Personal information
- Full name: Stafford William Thomas Castledine
- Born: 10 April 1912 Bingham, Nottinghamshire, England
- Died: 17 April 1986 (aged 74) Nottingham, Nottinghamshire, England
- Batting: Right-handed
- Bowling: Slow left-arm orthodox

Domestic team information
- 1933–1934: Nottinghamshire

Career statistics
| Competition | First-class |
| Matches | 5 |
| Runs scored | 22 |
| Batting average | 3.14 |
| 100s/50s | –/– |
| Top score | 15 |
| Balls bowled | 24 |
| Wickets | – |
| Bowling average | – |
| 5 wickets in innings | – |
| 10 wickets in match | – |
| Best bowling | – |
| Catches/stumpings | 6/– |
- Source: Cricinfo, 5 October 2010

= Stafford Castledine =

English cricketer

Stafford William Thomas Castledine (10 April 1912 – 17 April 1986) was an English cricketer. Castledine was a right-handed batsman who bowled slow left-arm orthodox. He was born in Bingham, Nottinghamshire.

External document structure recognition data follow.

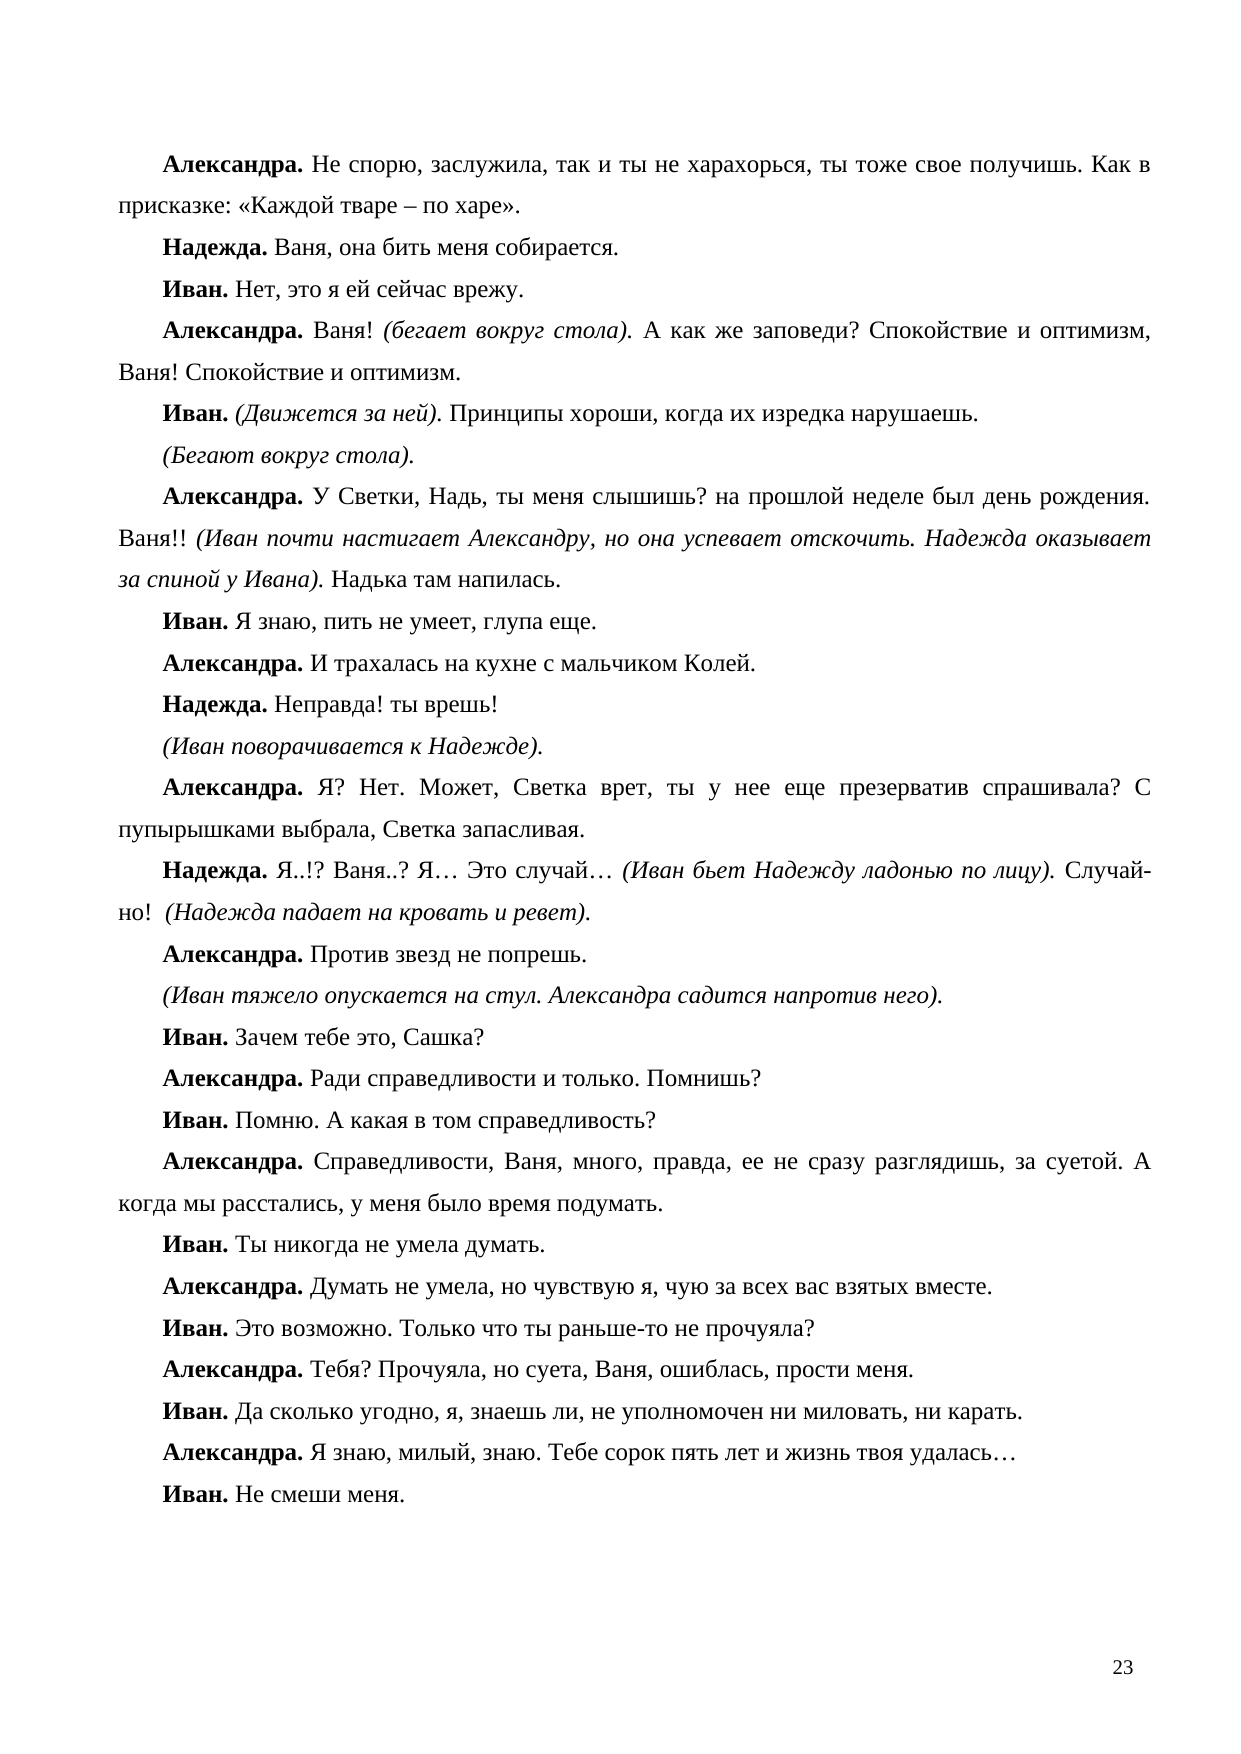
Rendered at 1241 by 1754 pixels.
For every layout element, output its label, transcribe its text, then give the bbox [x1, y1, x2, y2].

text Надежда. Ваня, она бить меня собирается. [118, 233, 1152, 261]
text Александра. Я знаю, милый, знаю. Тебе сорок пять лет и жизнь твоя удалась… [118, 1438, 1152, 1466]
text Иван. Зачем тебе это, Сашка? [118, 1023, 1152, 1051]
text Надежда. Я..!? Ваня..? Я… Это случай… (Иван бьет Надежду ладонью по лицу). Случай-но! (Надежда падает на кровать и ревет). [118, 857, 1152, 926]
text Иван. Ты никогда не умела думать. [118, 1231, 1152, 1258]
text Александра. Ради справедливости и только. Помнишь? [118, 1064, 1152, 1092]
text Иван. Нет, это я ей сейчас врежу. [118, 275, 1152, 302]
text Александра. У Светки, Надь, ты меня слышишь? на прошлой неделе был день рождения. Ваня!! (Иван почти настигает Александру, но она успевает отскочить. Надежда оказывает за спиной у Ивана). Надька там напилась. [118, 482, 1152, 593]
text Иван. Помню. А какая в том справедливость? [118, 1106, 1152, 1134]
text (Иван поворачивается к Надежде). [118, 732, 1152, 759]
text Александра. Ваня! (бегает вокруг стола). А как же заповеди? Спокойствие и оптимизм, Ваня! Спокойствие и оптимизм. [118, 316, 1152, 386]
text (Бегают вокруг стола). [118, 441, 1152, 469]
text Иван. Это возможно. Только что ты раньше-то не прочуяла? [118, 1314, 1152, 1341]
text (Иван тяжело опускается на стул. Александра садится напротив него). [118, 981, 1152, 1009]
text Александра. Тебя? Прочуяла, но суета, Ваня, ошиблась, прости меня. [118, 1355, 1152, 1383]
text Иван. Да сколько угодно, я, знаешь ли, не уполномочен ни миловать, ни карать. [118, 1397, 1152, 1424]
text Иван. (Движется за ней). Принципы хороши, когда их изредка нарушаешь. [118, 399, 1152, 427]
text Надежда. Неправда! ты врешь! [118, 690, 1152, 718]
text Иван. Я знаю, пить не умеет, глупа еще. [118, 607, 1152, 635]
text Александра. Думать не умела, но чувствую я, чую за всех вас взятых вместе. [118, 1272, 1152, 1300]
text Александра. Справедливости, Ваня, много, правда, ее не сразу разглядишь, за суетой. А когда мы расстались, у меня было время подумать. [118, 1147, 1152, 1217]
text Александра. Не спорю, заслужила, так и ты не харахорься, ты тоже свое получишь. Как в присказке: «Каждой тваре – по харе». [118, 150, 1152, 219]
text Александра. И трахалась на кухне с мальчиком Колей. [118, 649, 1152, 676]
text Александра. Я? Нет. Может, Светка врет, ты у нее еще презерватив спрашивала? С пупырышками выбрала, Светка запасливая. [118, 773, 1152, 843]
text Александра. Против звезд не попрешь. [118, 940, 1152, 967]
text Иван. Не смеши меня. [118, 1480, 1152, 1508]
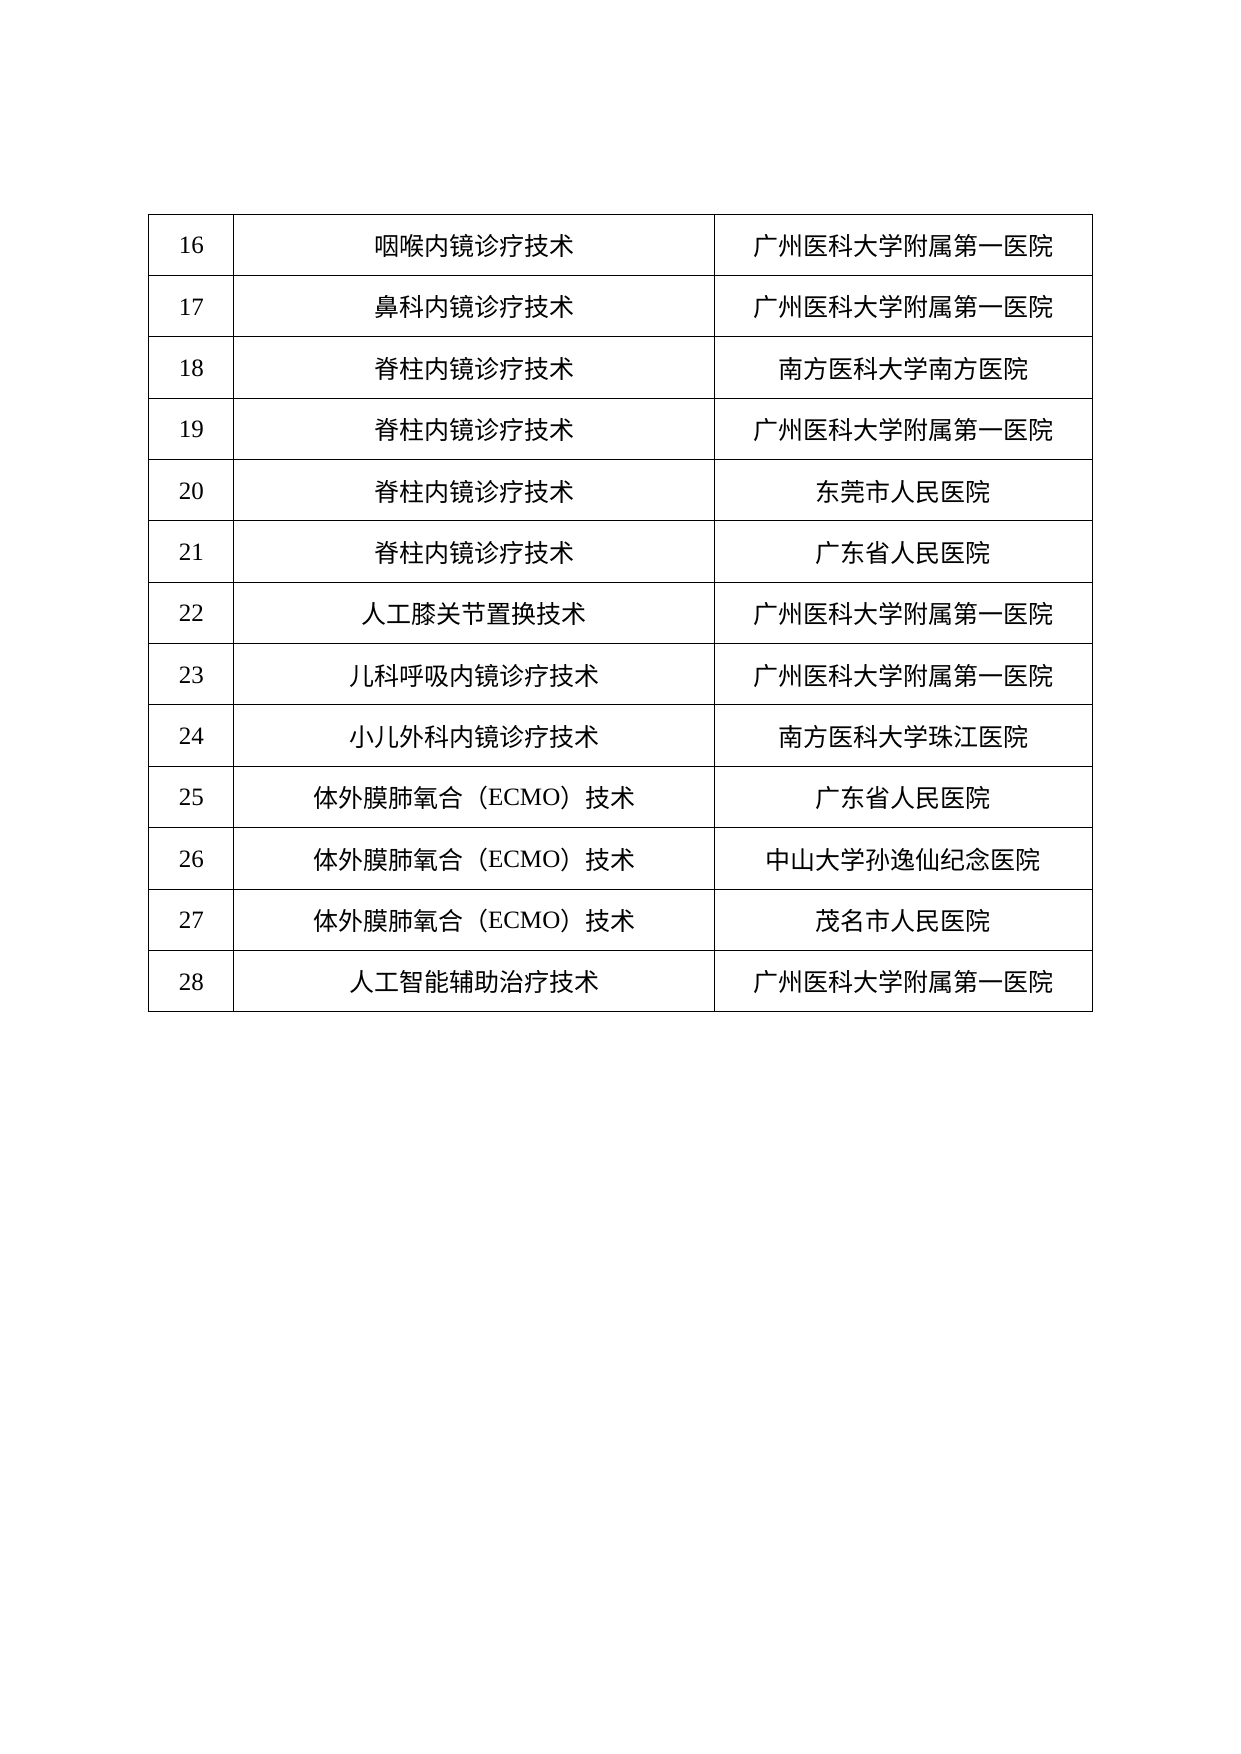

Castledine made his first-class debut for Nottinghamshire against the touring West Indians in 1933. His debut in the County Championship came when Nottinghamshire played Warwickshire in 1934 County Championship. During the 1934 season, he represented the county in 3 further first-class matches, the last of which came against Sussex. In his 5 first-class matches, he scored 22 runs at a batting average of 3.14, with a high score of 15. In the field he took 6 catches.

He died at Nottingham on 17 April 1986.